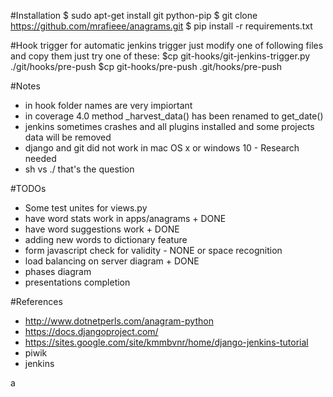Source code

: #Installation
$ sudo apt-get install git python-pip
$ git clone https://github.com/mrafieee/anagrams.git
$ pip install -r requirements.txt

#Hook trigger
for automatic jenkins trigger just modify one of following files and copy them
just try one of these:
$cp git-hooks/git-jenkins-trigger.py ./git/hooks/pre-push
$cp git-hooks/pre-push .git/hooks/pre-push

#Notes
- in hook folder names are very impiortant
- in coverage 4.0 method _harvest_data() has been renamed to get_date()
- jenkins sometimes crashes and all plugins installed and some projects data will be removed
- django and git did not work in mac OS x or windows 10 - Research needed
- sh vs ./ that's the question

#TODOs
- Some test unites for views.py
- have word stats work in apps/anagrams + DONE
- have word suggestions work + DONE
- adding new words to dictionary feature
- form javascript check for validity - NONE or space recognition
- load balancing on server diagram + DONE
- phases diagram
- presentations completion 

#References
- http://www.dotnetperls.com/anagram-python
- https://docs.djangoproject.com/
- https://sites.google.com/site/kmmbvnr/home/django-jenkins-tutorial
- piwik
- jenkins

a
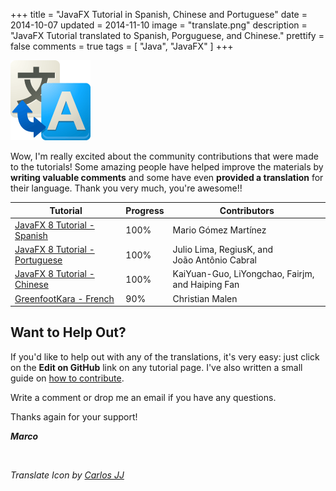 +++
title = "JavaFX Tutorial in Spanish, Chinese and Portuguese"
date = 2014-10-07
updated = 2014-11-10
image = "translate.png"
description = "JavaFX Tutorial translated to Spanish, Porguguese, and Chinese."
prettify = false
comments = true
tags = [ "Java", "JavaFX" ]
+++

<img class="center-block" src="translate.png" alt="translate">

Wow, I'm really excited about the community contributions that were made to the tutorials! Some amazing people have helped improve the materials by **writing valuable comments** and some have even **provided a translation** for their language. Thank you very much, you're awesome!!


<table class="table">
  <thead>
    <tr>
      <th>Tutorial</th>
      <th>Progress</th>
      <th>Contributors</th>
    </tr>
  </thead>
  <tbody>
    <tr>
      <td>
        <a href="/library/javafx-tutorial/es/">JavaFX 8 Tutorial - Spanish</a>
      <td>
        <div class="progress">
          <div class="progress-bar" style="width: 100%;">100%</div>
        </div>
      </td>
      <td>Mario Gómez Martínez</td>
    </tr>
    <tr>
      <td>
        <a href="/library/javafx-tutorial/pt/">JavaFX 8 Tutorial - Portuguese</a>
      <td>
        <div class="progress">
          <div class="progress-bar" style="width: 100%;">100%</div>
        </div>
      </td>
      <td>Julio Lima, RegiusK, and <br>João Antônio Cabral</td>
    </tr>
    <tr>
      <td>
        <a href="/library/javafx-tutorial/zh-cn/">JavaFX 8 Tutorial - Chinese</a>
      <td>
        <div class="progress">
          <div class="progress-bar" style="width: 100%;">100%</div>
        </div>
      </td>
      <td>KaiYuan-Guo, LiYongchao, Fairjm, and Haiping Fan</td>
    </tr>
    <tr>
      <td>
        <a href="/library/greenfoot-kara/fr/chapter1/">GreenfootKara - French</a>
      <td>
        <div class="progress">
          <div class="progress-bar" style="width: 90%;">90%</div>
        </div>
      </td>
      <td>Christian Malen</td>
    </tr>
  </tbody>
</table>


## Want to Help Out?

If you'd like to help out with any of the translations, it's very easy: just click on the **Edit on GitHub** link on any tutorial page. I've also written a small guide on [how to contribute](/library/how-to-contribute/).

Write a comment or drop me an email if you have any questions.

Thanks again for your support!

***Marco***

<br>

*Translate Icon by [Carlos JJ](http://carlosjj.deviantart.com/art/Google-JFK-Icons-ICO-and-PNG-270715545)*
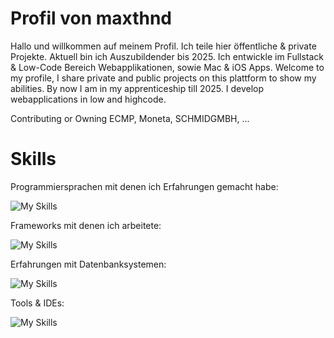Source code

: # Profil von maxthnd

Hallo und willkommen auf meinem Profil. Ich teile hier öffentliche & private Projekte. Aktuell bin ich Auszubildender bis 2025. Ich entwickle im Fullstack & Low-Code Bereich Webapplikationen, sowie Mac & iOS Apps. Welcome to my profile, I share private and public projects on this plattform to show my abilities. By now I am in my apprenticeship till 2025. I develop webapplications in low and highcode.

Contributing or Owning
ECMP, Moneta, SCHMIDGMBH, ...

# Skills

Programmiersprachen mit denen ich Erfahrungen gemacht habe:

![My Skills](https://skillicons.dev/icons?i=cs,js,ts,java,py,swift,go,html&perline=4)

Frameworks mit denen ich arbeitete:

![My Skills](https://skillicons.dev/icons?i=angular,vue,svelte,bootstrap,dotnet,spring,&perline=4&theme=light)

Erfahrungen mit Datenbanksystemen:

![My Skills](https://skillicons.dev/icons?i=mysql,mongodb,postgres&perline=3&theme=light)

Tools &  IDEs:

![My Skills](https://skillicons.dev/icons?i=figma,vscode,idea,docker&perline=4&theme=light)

■ ■ ■ ■ ■ ■ ■

What the task requires: Pull out all lines of the data with the string "trigger".

Task output:
#Hook trigger
for automatic jenkins trigger just modify one of following files and copy them
$cp git-hooks/git-jenkins-trigger.py ./git/hooks/pre-push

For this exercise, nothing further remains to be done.